━━ Fragment ━━

Als gevolg van de verplichtingen ingevolge de Wft en Wwft, is een tendens zichtbaar geworden dat banken steeds meer klanten met veel contante geldstromen proberen te weren. Bovendien proberen zij bestaande klantrelaties met dit soorten klanten ook vaak te beëindigen en zoeken zij zelfs, zo is de ervaring, soms spijkers op laag water om van dat soort klanten af te komen. Klanten met veel contante geldstromen vallen dus duidelijk niet meer onder het risk appetite van de bank. Soms zeggen banken om deze reden de relatie met de klant zelfs op. Kan dat zo maar?
Wft en Wwft
Financiële instellingen, zoals banken, zijn op grond van financiële wet- en regelgeving, waaronder de Wet op het financieel toezicht (Wft) en de Wet ter voorkoming van witwassen en financieren van terrorisme (Wwft) verplicht om onderzoek te doen naar de herkomst van gelden van haar klanten. Een dergelijke onderzoek kan bemoeilijkt worden als de desbetreffende klant zelf veel contante betalingen ontvangt en die op de rekening wil storten. De herkomst van contanten is namelijk lastiger te traceren dan girale overboekingen.

━━━

> _Opdracht A_
Kopieer letterlijk uit het fragment over banken en contante geldstromen het stuk dat begint met de woorden "Als gevolg van" en eindigt met "dat zo maar?".

━━ Aangeleverde gegevens ━━

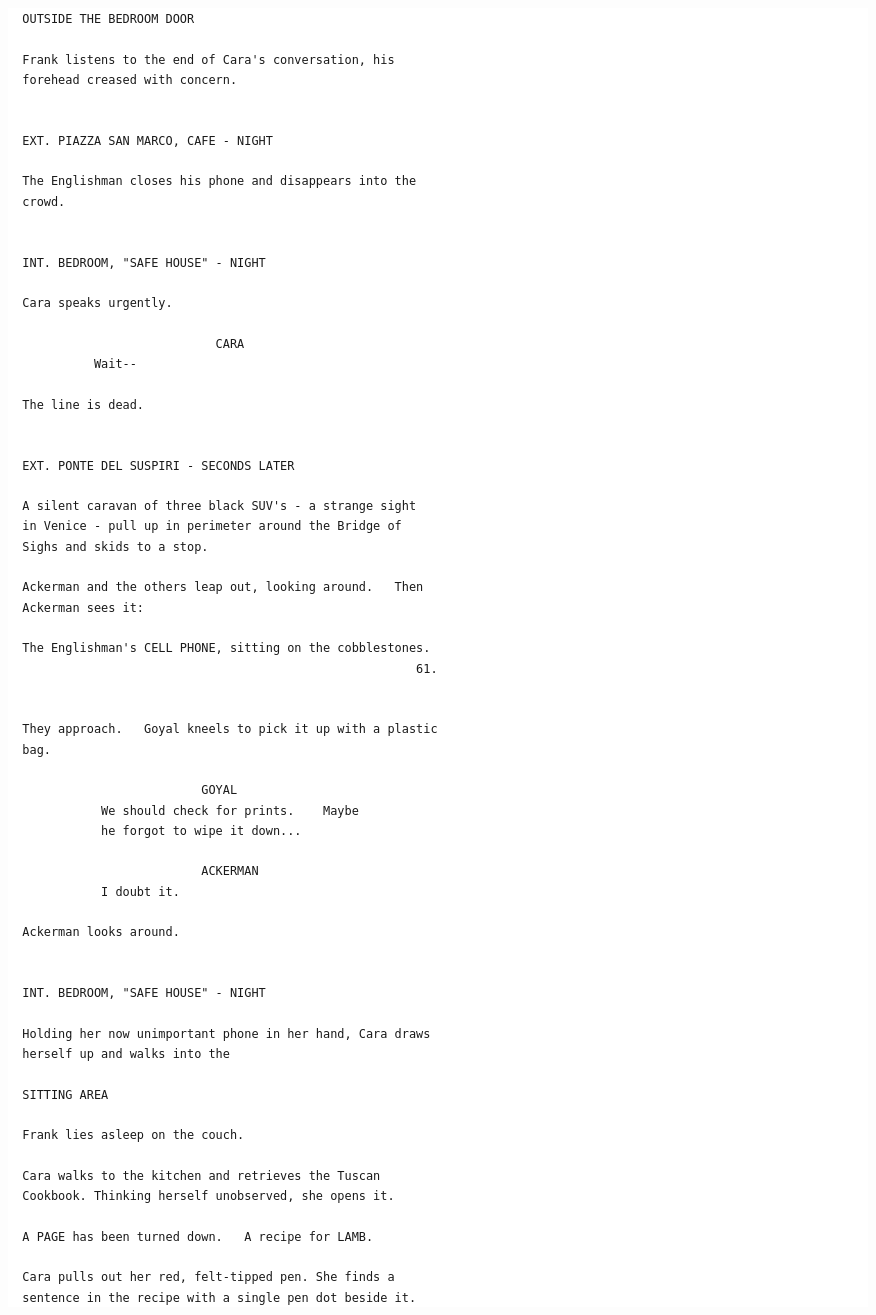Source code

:       OUTSIDE THE BEDROOM DOOR
      
      Frank listens to the end of Cara's conversation, his
      forehead creased with concern.
      
      
      EXT. PIAZZA SAN MARCO, CAFE - NIGHT
      
      The Englishman closes his phone and disappears into the
      crowd.
      
      
      INT. BEDROOM, "SAFE HOUSE" - NIGHT
      
      Cara speaks urgently.
      
                                 CARA
                Wait--
      
      The line is dead.
      
      
      EXT. PONTE DEL SUSPIRI - SECONDS LATER
      
      A silent caravan of three black SUV's - a strange sight
      in Venice - pull up in perimeter around the Bridge of
      Sighs and skids to a stop.
      
      Ackerman and the others leap out, looking around.   Then
      Ackerman sees it:
      
      The Englishman's CELL PHONE, sitting on the cobblestones.
                                                             61.
      
      
      They approach.   Goyal kneels to pick it up with a plastic
      bag.
      
                               GOYAL
                 We should check for prints.    Maybe
                 he forgot to wipe it down...
      
                               ACKERMAN
                 I doubt it.
      
      Ackerman looks around.
      
      
      INT. BEDROOM, "SAFE HOUSE" - NIGHT
      
      Holding her now unimportant phone in her hand, Cara draws
      herself up and walks into the
      
      SITTING AREA
      
      Frank lies asleep on the couch.
      
      Cara walks to the kitchen and retrieves the Tuscan
      Cookbook. Thinking herself unobserved, she opens it.
      
      A PAGE has been turned down.   A recipe for LAMB.
      
      Cara pulls out her red, felt-tipped pen. She finds a
      sentence in the recipe with a single pen dot beside it.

━━━

> _Opdracht B_
Zet uit de rijen alleen het deel vanaf de regel met "Ackerman looks around." tot en met de regel met "Frank lies asleep on the couch." om in een Markdown-tabel met de kolommen Regelnummer en Tekst. Laat lege regels weg.

> _Schriftelijk antwoord A_
Als gevolg van de verplichtingen ingevolge de Wft en Wwft, is een tendens zichtbaar geworden dat banken steeds meer klanten met veel contante geldstromen proberen te weren. Bovendien proberen zij bestaande klantrelaties met dit soorten klanten ook vaak te beëindigen en zoeken zij zelfs, zo is de ervaring, soms spijkers op laag water om van dat soort klanten af te komen. Klanten met veel contante geldstromen vallen dus duidelijk niet meer onder het risk appetite van de bank. Soms zeggen banken om deze reden de relatie met de klant zelfs op. Kan dat zo maar?

> _Schriftelijk antwoord B_
| Regelnummer | Tekst |
|---|---|
| 1 |       Ackerman looks around. |
| 2 |       INT. BEDROOM, "SAFE HOUSE" - NIGHT |
| 3 |       Holding her now unimportant phone in her hand, Cara draws |
| 4 |       herself up and walks into the |
| 5 |       SITTING AREA |
| 6 |       Frank lies asleep on the couch. |